Da crueldade física ao desprezo intelectual muito se caminhou. Mas eis o prodígio individual, veio para vencer, não importa que jogo, não importa a que preço, o que lhe interessa é ganhar! Talvez que esteja já aí o maior simulador de sempre, que ganhou todos os jogos de simulação e que transformará o mundo num simulacro ideal!

Cátia Farias

6 comments:

Anonymous Anónimo said...

Tudo evolue em suceção,em varias etapas dirigindo-se á entropia,á imperfeição.
E se nós formos apenas uma projecção?Uma méra ilusão de sentidos vivendo recolhidos em nós proprios?

.

21/1/07 3:05 da manhã  
Blogger Caiê said...

Concordo em absoluto com a afirmação de Lévi-Strauss e penso nela incontáveis vezes... A questão está em saber quanto tempo, quanto isso demorará... ;)

22/1/07 7:09 da tarde  
Anonymous Anónimo said...

O grande mistério de tudo isto é saber se antes de nos suicidarmos enquanto seres e civilização não deixaremos outros seres no nosso lugar, talvez involuntariamente e à revelia, mas ainda assim inevitavelmente, ou serem esses mesmos seres a traçarem o nosso calvário de extinção...

23/1/07 12:06 da tarde  
Anonymous Anónimo said...

«Conta-se que no século XV os nossos ilustres antepassados rapavam as barbas, que usavam fartas em sinal de distinção, quando se sentiam cair em desonra. É provável que o tempo aniquile o conceito da mesma forma que ridicularizou o gesto.»

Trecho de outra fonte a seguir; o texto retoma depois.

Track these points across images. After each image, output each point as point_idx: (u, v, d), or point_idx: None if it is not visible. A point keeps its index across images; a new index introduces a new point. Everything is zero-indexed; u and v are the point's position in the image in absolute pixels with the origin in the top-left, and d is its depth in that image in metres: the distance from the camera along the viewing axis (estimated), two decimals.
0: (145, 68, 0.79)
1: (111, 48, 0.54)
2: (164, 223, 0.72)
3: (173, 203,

Se há aspectos do comportamento humano e das atitudes ético-morais actuais que, de forma subjectiva e segunda o meu qudro valorativo, consigo "sentenciar" de evoluções civilizacionais (a titulo de exemplo: olhamos para as batalhas antigas como bárbaras e classificamos os seus intervenientes como bárbaros num tom de censura e com o sentimento de estarmos uns degraus acima na civilização. Porém, considero que actualmente, e no que se refere a guerras, não temos razões para nos colocarmos num pedestal civilizacional, e só temos que cobrir a cara de vergonha pela barbaridade de incluirmos as mulheres e as crianças na guerra, de destruirmos vidas com o clicar de um botão, etc, etc. Como nos classificariam os, por nós considerados,"bárbaros" se vivessem no mundo actual?), outras há que escapam à minha "fúria" de classificação.

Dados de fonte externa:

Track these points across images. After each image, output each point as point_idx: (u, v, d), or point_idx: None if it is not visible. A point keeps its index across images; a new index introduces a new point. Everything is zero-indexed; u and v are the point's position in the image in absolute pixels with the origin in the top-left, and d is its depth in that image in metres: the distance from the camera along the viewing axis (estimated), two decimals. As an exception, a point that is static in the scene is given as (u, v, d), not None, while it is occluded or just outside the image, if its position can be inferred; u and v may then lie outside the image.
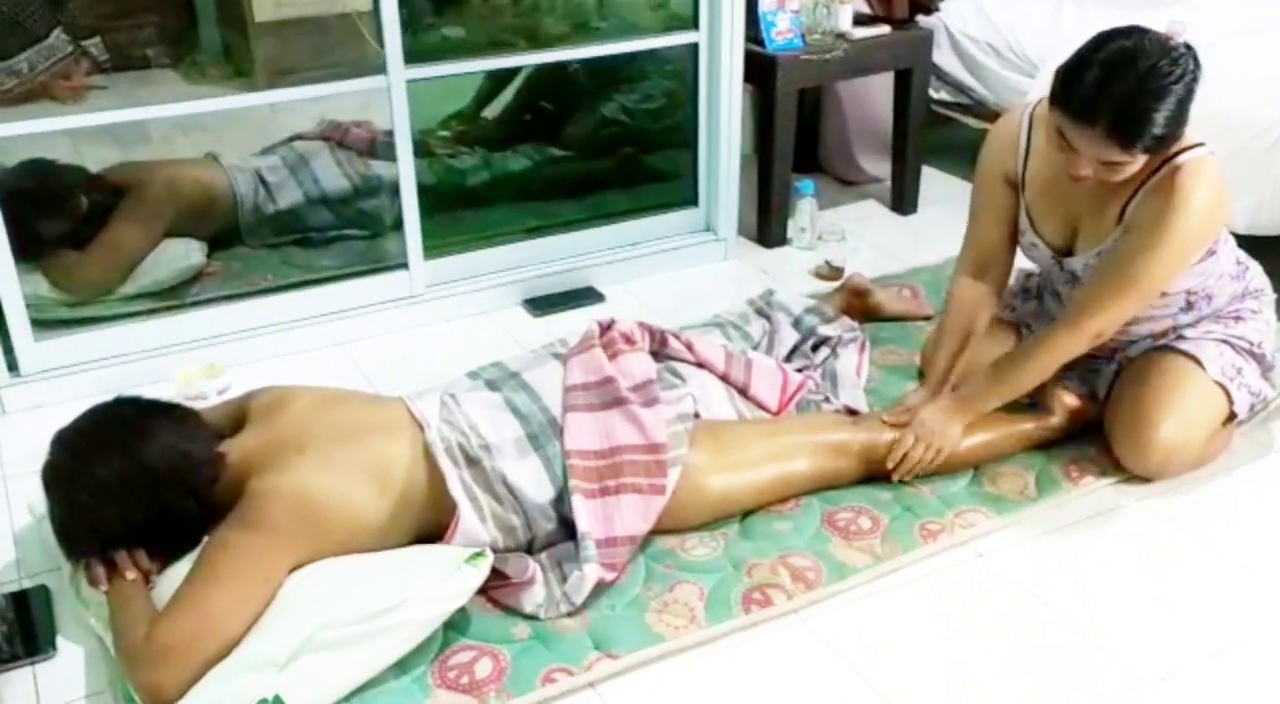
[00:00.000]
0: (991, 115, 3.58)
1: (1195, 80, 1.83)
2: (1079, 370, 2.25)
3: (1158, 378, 2.13)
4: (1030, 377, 2.13)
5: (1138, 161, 1.88)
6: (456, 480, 1.85)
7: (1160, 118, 1.81)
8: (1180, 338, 2.18)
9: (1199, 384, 2.13)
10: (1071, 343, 2.06)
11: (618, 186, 3.35)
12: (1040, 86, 3.16)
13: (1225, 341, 2.16)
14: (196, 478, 1.80)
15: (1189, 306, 2.14)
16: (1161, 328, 2.19)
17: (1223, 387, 2.13)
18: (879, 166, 3.70)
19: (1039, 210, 2.16)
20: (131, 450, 1.77)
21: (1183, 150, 1.95)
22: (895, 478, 2.11)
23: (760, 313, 2.61)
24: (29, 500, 2.09)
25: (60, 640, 1.82)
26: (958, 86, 3.69)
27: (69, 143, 2.77)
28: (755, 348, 2.46)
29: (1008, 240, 2.24)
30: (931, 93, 3.58)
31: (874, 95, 3.64)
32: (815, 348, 2.53)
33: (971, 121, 3.71)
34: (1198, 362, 2.13)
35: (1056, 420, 2.25)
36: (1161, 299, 2.10)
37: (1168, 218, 1.93)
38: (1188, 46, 1.83)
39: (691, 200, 3.20)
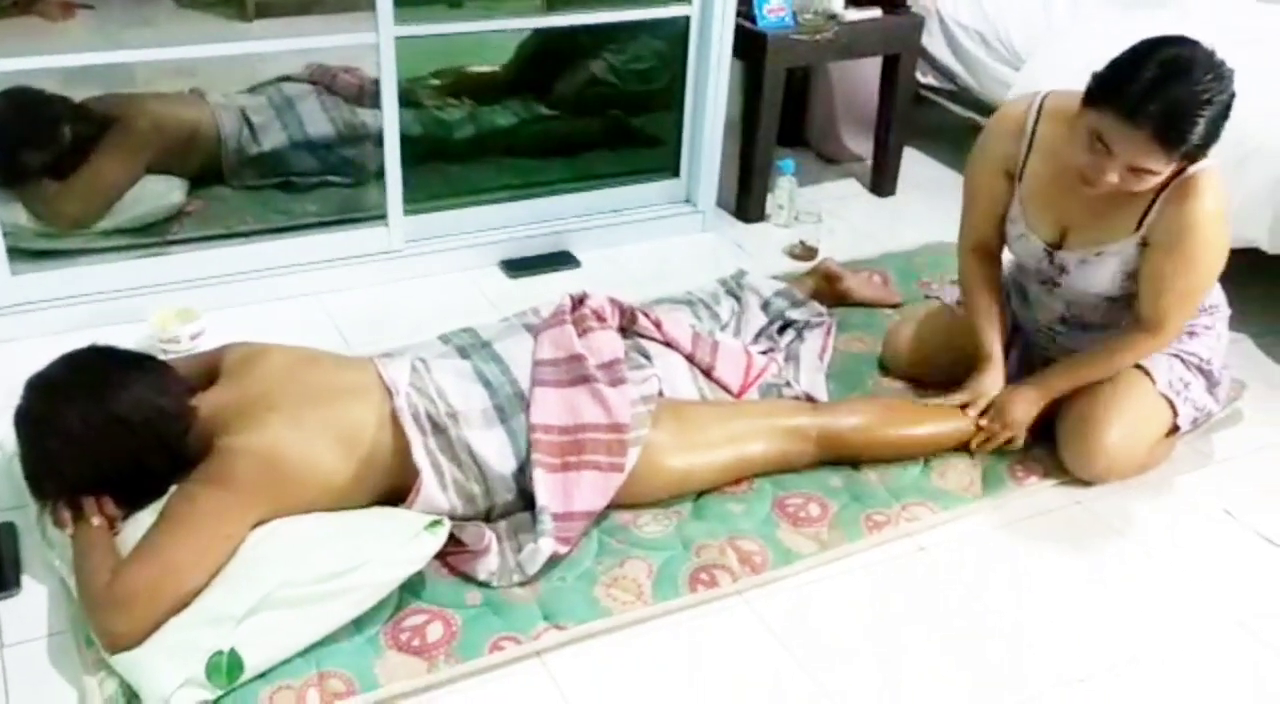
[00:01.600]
0: (975, 103, 3.62)
1: (1233, 98, 1.87)
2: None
3: (1108, 386, 2.20)
4: (1108, 375, 2.21)
5: (1165, 171, 1.93)
6: (421, 447, 1.90)
7: (1203, 128, 1.85)
8: None
9: (1147, 395, 2.19)
10: (1159, 346, 2.16)
11: (601, 149, 3.37)
12: (1024, 80, 3.21)
13: (1176, 356, 2.23)
14: (167, 431, 1.84)
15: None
16: (1107, 326, 2.25)
17: (1169, 400, 2.20)
18: (863, 145, 3.72)
19: (1033, 205, 2.20)
20: (103, 400, 1.80)
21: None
22: (974, 447, 2.26)
23: (731, 293, 2.65)
24: (-1, 437, 2.13)
25: (24, 578, 1.86)
26: (944, 72, 3.71)
27: (54, 72, 2.76)
28: (723, 328, 2.51)
29: (1000, 219, 2.28)
30: (919, 76, 3.60)
31: (864, 73, 3.66)
32: (781, 330, 2.58)
33: (956, 108, 3.74)
34: (1148, 374, 2.20)
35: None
36: (1127, 311, 2.17)
37: (1197, 229, 2.00)
38: (1228, 67, 1.87)
39: (673, 170, 3.23)
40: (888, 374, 2.55)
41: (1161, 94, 1.83)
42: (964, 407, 2.26)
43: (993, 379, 2.28)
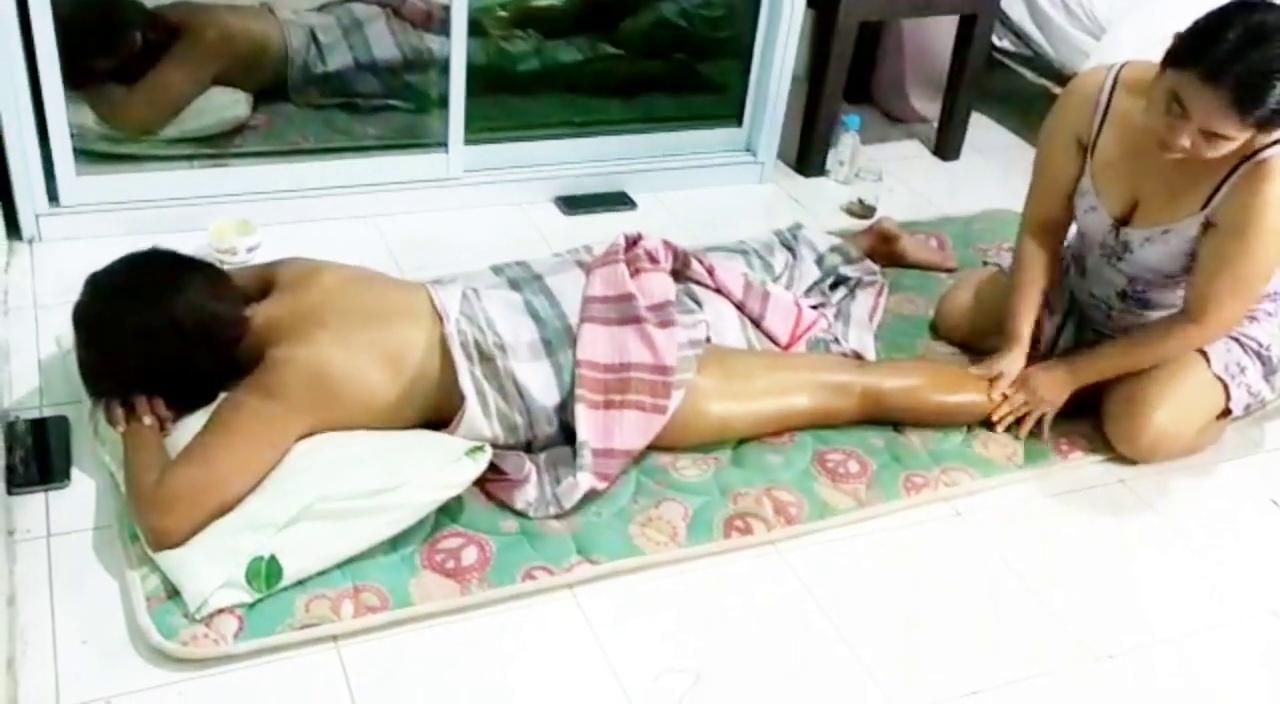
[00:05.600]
0: (1050, 70, 3.55)
1: None
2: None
3: (1160, 365, 2.17)
4: (1145, 363, 2.17)
5: (1240, 139, 1.88)
6: (467, 374, 1.91)
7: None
8: None
9: (1200, 376, 2.16)
10: (1203, 338, 2.12)
11: (664, 92, 3.35)
12: (1104, 49, 3.14)
13: (1234, 338, 2.19)
14: (220, 337, 1.86)
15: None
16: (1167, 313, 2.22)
17: (1223, 382, 2.17)
18: (930, 107, 3.66)
19: (1104, 177, 2.16)
20: (161, 303, 1.83)
21: (1271, 145, 1.95)
22: (996, 418, 2.21)
23: (785, 245, 2.63)
24: (57, 332, 2.17)
25: (74, 472, 1.91)
26: (1021, 36, 3.63)
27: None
28: (776, 280, 2.49)
29: (1068, 201, 2.24)
30: (994, 39, 3.53)
31: (937, 32, 3.59)
32: (834, 286, 2.56)
33: (1029, 74, 3.66)
34: (1204, 354, 2.17)
35: None
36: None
37: (1265, 213, 1.95)
38: None
39: (735, 119, 3.20)
40: (938, 338, 2.53)
41: (1243, 57, 1.80)
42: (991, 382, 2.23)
43: (1013, 360, 2.25)
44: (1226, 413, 2.21)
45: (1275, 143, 1.96)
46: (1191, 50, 1.86)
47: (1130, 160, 2.09)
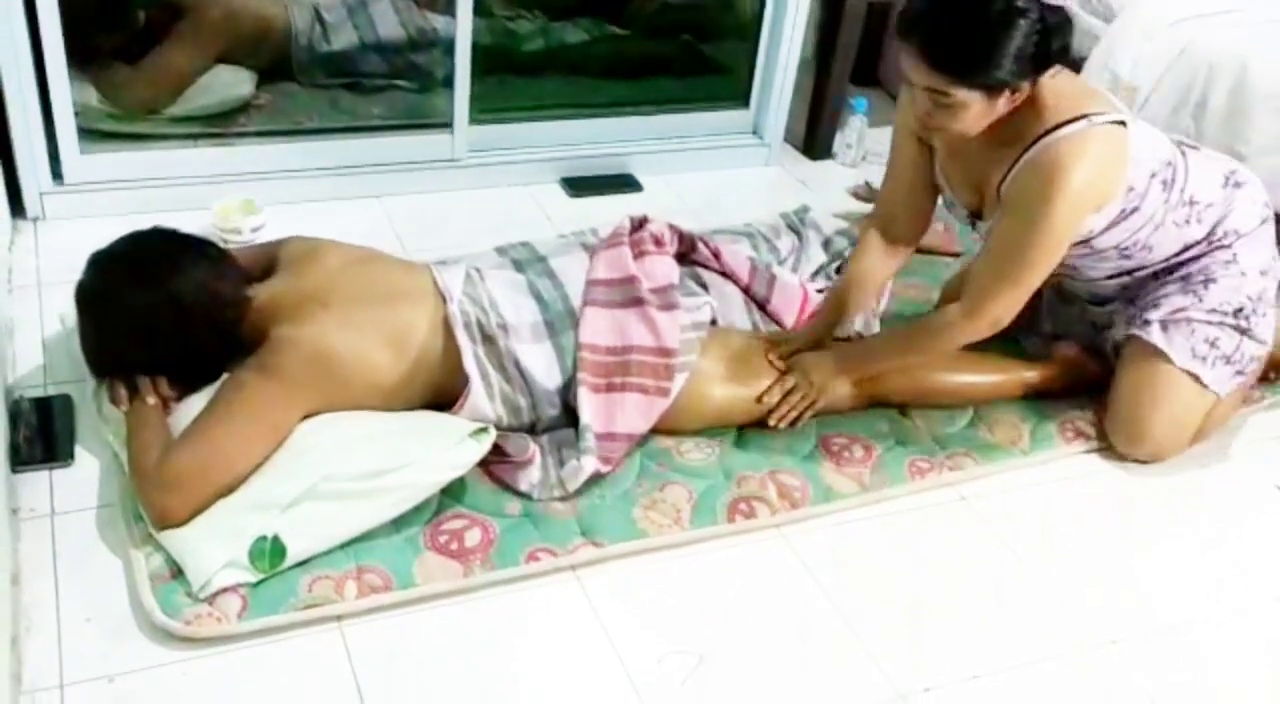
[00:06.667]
0: (1059, 55, 3.51)
1: (1046, 30, 1.76)
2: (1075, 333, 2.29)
3: (1135, 375, 2.14)
4: (921, 357, 2.13)
5: (966, 99, 1.80)
6: (471, 356, 1.91)
7: (982, 48, 1.75)
8: (1149, 316, 2.12)
9: (1172, 379, 2.11)
10: (968, 333, 2.02)
11: (671, 74, 3.33)
12: (1113, 33, 3.11)
13: (1192, 322, 2.10)
14: (220, 316, 1.86)
15: (1128, 257, 2.09)
16: (1111, 284, 2.17)
17: (1192, 374, 2.11)
18: (937, 90, 3.64)
19: (948, 171, 2.11)
20: (163, 282, 1.83)
21: (1065, 123, 1.88)
22: (772, 423, 2.07)
23: (792, 228, 2.62)
24: (61, 311, 2.16)
25: (78, 450, 1.90)
26: (1031, 20, 3.60)
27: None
28: (782, 263, 2.49)
29: (918, 194, 2.17)
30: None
31: (945, 15, 3.56)
32: (839, 270, 2.55)
33: (1038, 57, 3.63)
34: (1165, 355, 2.10)
35: (1054, 370, 2.28)
36: (1093, 255, 2.07)
37: (1042, 198, 1.87)
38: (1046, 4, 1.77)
39: (742, 101, 3.18)
40: (942, 322, 2.51)
41: (932, 11, 1.78)
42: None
43: (805, 337, 2.16)
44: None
45: (1065, 124, 1.88)
46: (899, 14, 1.84)
47: (957, 153, 2.03)
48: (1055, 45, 1.79)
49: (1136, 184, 1.96)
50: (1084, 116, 1.88)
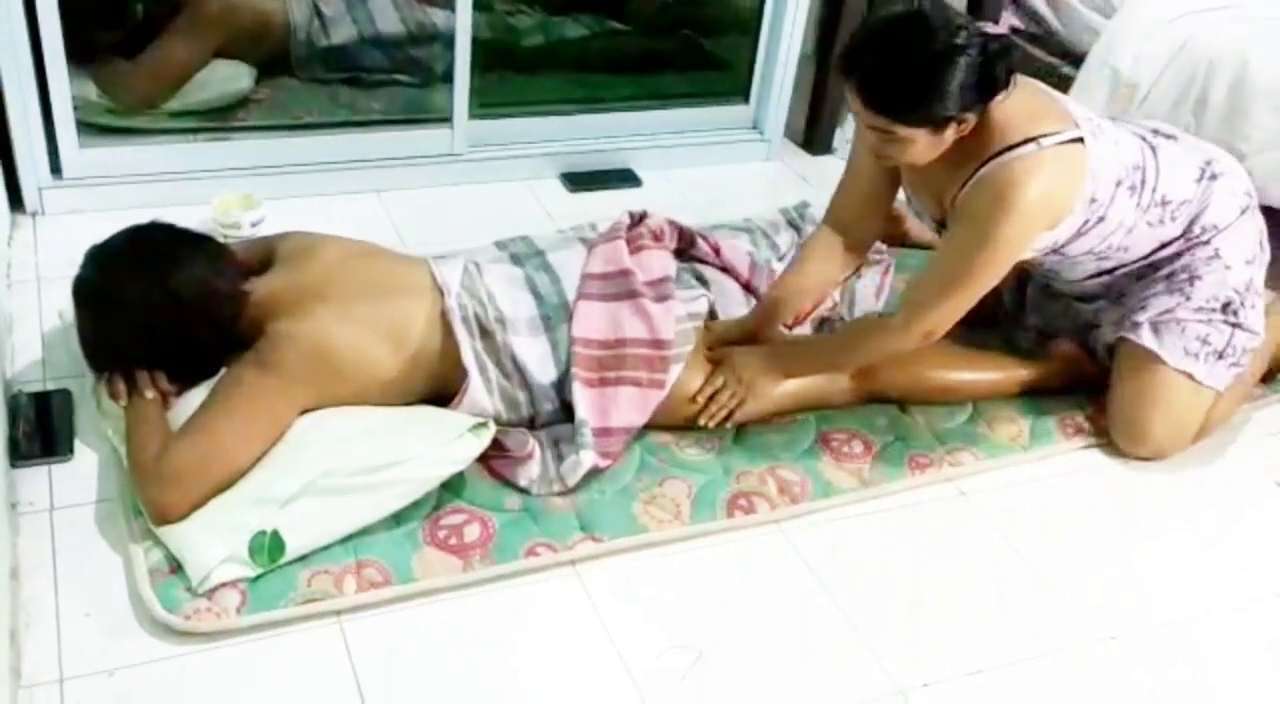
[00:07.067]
0: (1060, 49, 3.51)
1: (989, 59, 1.75)
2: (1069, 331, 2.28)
3: (1132, 378, 2.13)
4: (852, 362, 2.11)
5: (911, 135, 1.79)
6: (470, 350, 1.91)
7: (921, 88, 1.74)
8: (1138, 318, 2.11)
9: (1167, 380, 2.10)
10: (900, 342, 1.99)
11: (671, 69, 3.33)
12: (1113, 28, 3.11)
13: (1179, 322, 2.09)
14: (218, 311, 1.86)
15: (1104, 259, 2.07)
16: (1093, 283, 2.15)
17: (1187, 373, 2.10)
18: (937, 85, 3.63)
19: (912, 182, 2.10)
20: (161, 277, 1.83)
21: (1014, 145, 1.85)
22: (701, 422, 2.03)
23: (791, 224, 2.62)
24: (60, 305, 2.16)
25: (77, 445, 1.90)
26: (1031, 15, 3.60)
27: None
28: (781, 259, 2.48)
29: (870, 203, 2.16)
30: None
31: (945, 10, 3.56)
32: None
33: (1038, 53, 3.62)
34: (1158, 357, 2.10)
35: (1052, 367, 2.27)
36: (1067, 260, 2.05)
37: (990, 215, 1.85)
38: (973, 27, 1.75)
39: (742, 96, 3.18)
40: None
41: (861, 50, 1.77)
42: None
43: (740, 331, 2.15)
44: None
45: (1014, 147, 1.86)
46: (839, 51, 1.83)
47: (918, 166, 1.98)
48: (999, 72, 1.77)
49: (1099, 195, 1.93)
50: (1033, 139, 1.85)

E isto levanta algumas questões:

Se relativamente aos "estados de alma" a palavra "transformação" é, possivelmente, a mais correcta, será que no que se refere à ética e aos costumes podemos falar em "evolução" ou "retrocesso"? Ou devemos, com rigor, deter-nos apenas nas palavras "mudança" e "transformação"? E mais, será possivel fazer a classificação de determinadas atitudes como retrogradas ou evoluidas, sem contaminarmos a análise com o padrão ético pessoal e actual? E o homem, no seu conjunto de atitudes éticas e comportamentais terá evoluido, retrocedido ou mudado apenas?

29/1/07 8:25 da tarde  
Anonymous Anónimo said...

Pequena correcção

onde se lê:
«consigo "sentenciar" de evoluções civilizacionais (a titulo de exemplo:...»

ler
«consigo "sentenciar" de retrocessos civilizacionais (a titulo de exemplo:»

29/1/07 8:29 da tarde  
Blogger antimater said...

Gisela,

Em rigor não podemos falar de “avanço” ou “retrocesso” já que estamos inseridos no processo o que não permite juízo neutral.
“Transformação” parece ser a única evidência neste caso…
Depois, quantas vezes os “avanços” não se assemelharão a “retrocessos”? E quantos retrocessos não estarão prenhes de grandes avanços?...
Então vejo a evolução como um fluido com diversas forças de variados sentidos no seu interior, cuja resultante do seu movimento depende essencialmente do posicionamento do observador!